Our church staff and leadership team attends the Global Leadership Summit every year. It’s a beautiful configuration of leaders from business, government and faith, sharing best practices and glimpses into their influence and management styles. For two days, we sit along with thousands of others across the country (the technology of satellite links!) and watch people claim their 40 minutes of renown on the Willow Creek stage. Melinda Gates, this year. And the former chairman of Ford, Alan Mulally. Bishop TD Jakes. In years past, Colin Powell. Bono. Jimmy Carter. Carly Fiorina.
No slouchers, these folks.
I have personal connections that make the Summit extra special; I’ve stood on that same stage and noodled on the piano during a break at one of the first Summits, during the season that my brother was on staff at Willow. My sister-in-law’s job is to manage and direct the technical teams at all Summit satellite locations every year, so a successful Summit is always a personal high five for Shana.
Even beyond my family connections, this conference time is always full of incredible insight, applicable information and inevitably, some spiritual course correction. This year was no different. My Evernote file is full of sketches and doodles and drawings and bullet points full of words.
Words like people first.
All lives have equal value.
You can change your legacy.
Changing the behavior of others is brutal.
True humility…true dependency…
Red sand beach…
Keep coming back.
There’s a wealth of information represented in those eleven phrases. Each one represents stuff that I haven’t forgotten yet – but I will. Because, the truth is, there’s no way I can hold all of this in my head – even with the best note-taking. And the truth is, I’m not supposed to.
I believe to everything there is a season, and I have learned this: What is needed for each season of my growth and development as a leader, a woman, a parent, a wife – as a human – simply comes.

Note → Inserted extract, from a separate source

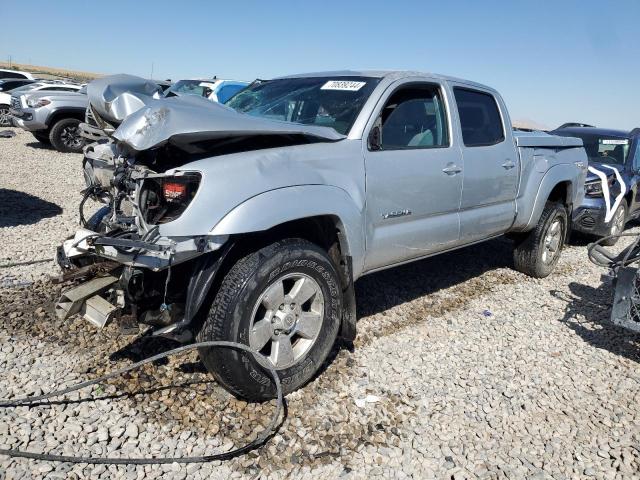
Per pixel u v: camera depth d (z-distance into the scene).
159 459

It comes. I trust the process and I open myself up to what needs to fill in the gaps in what I am learning and experiencing and thinking, because I can tell you this; of all the things I have learned in my half-century on this earth, I find myself utterly thrilled and totally excited by the discovery that there is more.
More self-awareness. More willingness to let go. More desire to lose the control issues. More to learn, from years and years of wisdom that existed long before I started thinking deep thoughts.
There is this tugging, a gently-sloping descent of sorts, into an existence that is focused less on the certainty of knowing and practicing a way of being that reflects my faith, and more on an open embrace of the vast amount of….well, everything.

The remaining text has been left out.